RECORDS SUPPLIED section start

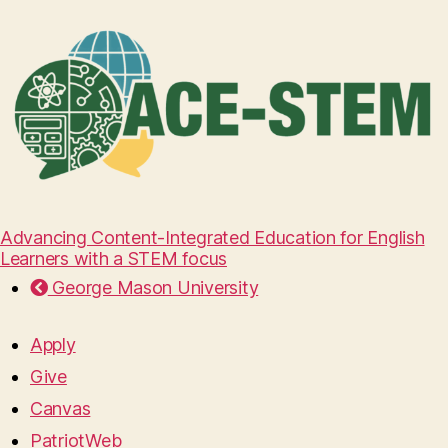
Advancing Content-Integrated Education for English
Learners with a STEM focus
George Mason University
Apply
Give
Canvas
PatriotWeb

RECORDS SUPPLIED section end

TASK ITEM |
Reproduce the lines above word for word, leaving out the picture.

TASK SOLUTION |
Advancing Content-Integrated Education for English
Learners with a STEM focus
George Mason University
Apply
Give
Canvas
PatriotWeb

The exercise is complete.